■ EXERCISE INPUTS
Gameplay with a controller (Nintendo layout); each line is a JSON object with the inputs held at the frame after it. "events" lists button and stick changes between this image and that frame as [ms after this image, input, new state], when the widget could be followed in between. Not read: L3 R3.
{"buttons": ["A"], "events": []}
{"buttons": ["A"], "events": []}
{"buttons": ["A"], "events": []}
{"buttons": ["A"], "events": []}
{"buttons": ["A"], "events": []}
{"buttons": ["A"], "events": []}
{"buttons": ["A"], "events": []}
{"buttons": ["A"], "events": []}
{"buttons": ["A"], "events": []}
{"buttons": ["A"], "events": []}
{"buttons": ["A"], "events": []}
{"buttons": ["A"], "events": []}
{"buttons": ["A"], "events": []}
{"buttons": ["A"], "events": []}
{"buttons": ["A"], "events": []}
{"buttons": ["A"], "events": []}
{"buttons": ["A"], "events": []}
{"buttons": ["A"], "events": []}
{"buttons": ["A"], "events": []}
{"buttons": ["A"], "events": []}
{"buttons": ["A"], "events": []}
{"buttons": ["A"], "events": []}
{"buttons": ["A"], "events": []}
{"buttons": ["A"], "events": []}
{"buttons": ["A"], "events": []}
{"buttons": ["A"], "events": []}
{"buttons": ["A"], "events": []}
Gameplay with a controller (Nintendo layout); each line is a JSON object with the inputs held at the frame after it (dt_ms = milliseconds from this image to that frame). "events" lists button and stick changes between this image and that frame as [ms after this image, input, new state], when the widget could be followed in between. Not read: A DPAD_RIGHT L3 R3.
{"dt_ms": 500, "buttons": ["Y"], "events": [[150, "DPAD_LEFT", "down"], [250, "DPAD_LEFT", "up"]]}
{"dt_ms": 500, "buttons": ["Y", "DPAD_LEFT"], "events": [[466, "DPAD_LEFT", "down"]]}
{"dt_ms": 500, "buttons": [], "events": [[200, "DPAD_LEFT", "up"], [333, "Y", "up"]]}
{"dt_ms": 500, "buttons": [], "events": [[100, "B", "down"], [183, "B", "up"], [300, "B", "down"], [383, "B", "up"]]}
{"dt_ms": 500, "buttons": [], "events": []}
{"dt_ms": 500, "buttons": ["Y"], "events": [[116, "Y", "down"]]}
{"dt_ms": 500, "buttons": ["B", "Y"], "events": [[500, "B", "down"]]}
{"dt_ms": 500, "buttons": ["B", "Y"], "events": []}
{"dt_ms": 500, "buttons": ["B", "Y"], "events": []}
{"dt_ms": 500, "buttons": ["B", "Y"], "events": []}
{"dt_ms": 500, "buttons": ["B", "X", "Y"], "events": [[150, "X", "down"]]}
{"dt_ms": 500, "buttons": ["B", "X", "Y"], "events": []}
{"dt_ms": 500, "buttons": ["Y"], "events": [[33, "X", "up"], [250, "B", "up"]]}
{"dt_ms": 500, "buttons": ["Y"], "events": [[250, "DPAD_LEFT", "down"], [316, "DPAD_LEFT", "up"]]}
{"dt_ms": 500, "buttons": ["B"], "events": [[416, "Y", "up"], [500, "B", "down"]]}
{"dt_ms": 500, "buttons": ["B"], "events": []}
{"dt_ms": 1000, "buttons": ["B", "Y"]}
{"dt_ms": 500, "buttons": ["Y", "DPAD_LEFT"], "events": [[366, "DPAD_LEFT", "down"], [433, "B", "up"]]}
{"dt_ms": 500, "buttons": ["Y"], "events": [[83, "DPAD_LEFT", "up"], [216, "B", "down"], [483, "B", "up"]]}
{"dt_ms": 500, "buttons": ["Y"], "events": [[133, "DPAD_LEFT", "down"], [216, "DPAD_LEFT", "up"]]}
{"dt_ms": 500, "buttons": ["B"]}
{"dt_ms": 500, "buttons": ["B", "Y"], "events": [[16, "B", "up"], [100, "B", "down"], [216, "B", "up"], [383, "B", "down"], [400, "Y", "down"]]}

■ WORK TO COMPLETE
Write out the records once more, precisely as they stand.

■ RESPONSE TO THE EXERCISE
Gameplay with a controller (Nintendo layout); each line is a JSON object with the inputs held at the frame after it. "events" lists button and stick changes between this image and that frame as [ms after this image, input, new state], when the widget could be followed in between. Not read: L3 R3.
{"buttons": ["A"], "events": []}
{"buttons": ["A"], "events": []}
{"buttons": ["A"], "events": []}
{"buttons": ["A"], "events": []}
{"buttons": ["A"], "events": []}
{"buttons": ["A"], "events": []}
{"buttons": ["A"], "events": []}
{"buttons": ["A"], "events": []}
{"buttons": ["A"], "events": []}
{"buttons": ["A"], "events": []}
{"buttons": ["A"], "events": []}
{"buttons": ["A"], "events": []}
{"buttons": ["A"], "events": []}
{"buttons": ["A"], "events": []}
{"buttons": ["A"], "events": []}
{"buttons": ["A"], "events": []}
{"buttons": ["A"], "events": []}
{"buttons": ["A"], "events": []}
{"buttons": ["A"], "events": []}
{"buttons": ["A"], "events": []}
{"buttons": ["A"], "events": []}
{"buttons": ["A"], "events": []}
{"buttons": ["A"], "events": []}
{"buttons": ["A"], "events": []}
{"buttons": ["A"], "events": []}
{"buttons": ["A"], "events": []}
{"buttons": ["A"], "events": []}
Gameplay with a controller (Nintendo layout); each line is a JSON object with the inputs held at the frame after it (dt_ms = milliseconds from this image to that frame). "events" lists button and stick changes between this image and that frame as [ms after this image, input, new state], when the widget could be followed in between. Not read: A DPAD_RIGHT L3 R3.
{"dt_ms": 500, "buttons": ["Y"], "events": [[150, "DPAD_LEFT", "down"], [250, "DPAD_LEFT", "up"]]}
{"dt_ms": 500, "buttons": ["Y", "DPAD_LEFT"], "events": [[466, "DPAD_LEFT", "down"]]}
{"dt_ms": 500, "buttons": [], "events": [[200, "DPAD_LEFT", "up"], [333, "Y", "up"]]}
{"dt_ms": 500, "buttons": [], "events": [[100, "B", "down"], [183, "B", "up"], [300, "B", "down"], [383, "B", "up"]]}
{"dt_ms": 500, "buttons": [], "events": []}
{"dt_ms": 500, "buttons": ["Y"], "events": [[116, "Y", "down"]]}
{"dt_ms": 500, "buttons": ["B", "Y"], "events": [[500, "B", "down"]]}
{"dt_ms": 500, "buttons": ["B", "Y"], "events": []}
{"dt_ms": 500, "buttons": ["B", "Y"], "events": []}
{"dt_ms": 500, "buttons": ["B", "Y"], "events": []}
{"dt_ms": 500, "buttons": ["B", "X", "Y"], "events": [[150, "X", "down"]]}
{"dt_ms": 500, "buttons": ["B", "X", "Y"], "events": []}
{"dt_ms": 500, "buttons": ["Y"], "events": [[33, "X", "up"], [250, "B", "up"]]}
{"dt_ms": 500, "buttons": ["Y"], "events": [[250, "DPAD_LEFT", "down"], [316, "DPAD_LEFT", "up"]]}
{"dt_ms": 500, "buttons": ["B"], "events": [[416, "Y", "up"], [500, "B", "down"]]}
{"dt_ms": 500, "buttons": ["B"], "events": []}
{"dt_ms": 1000, "buttons": ["B", "Y"]}
{"dt_ms": 500, "buttons": ["Y", "DPAD_LEFT"], "events": [[366, "DPAD_LEFT", "down"], [433, "B", "up"]]}
{"dt_ms": 500, "buttons": ["Y"], "events": [[83, "DPAD_LEFT", "up"], [216, "B", "down"], [483, "B", "up"]]}
{"dt_ms": 500, "buttons": ["Y"], "events": [[133, "DPAD_LEFT", "down"], [216, "DPAD_LEFT", "up"]]}
{"dt_ms": 500, "buttons": ["B"]}
{"dt_ms": 500, "buttons": ["B", "Y"], "events": [[16, "B", "up"], [100, "B", "down"], [216, "B", "up"], [383, "B", "down"], [400, "Y", "down"]]}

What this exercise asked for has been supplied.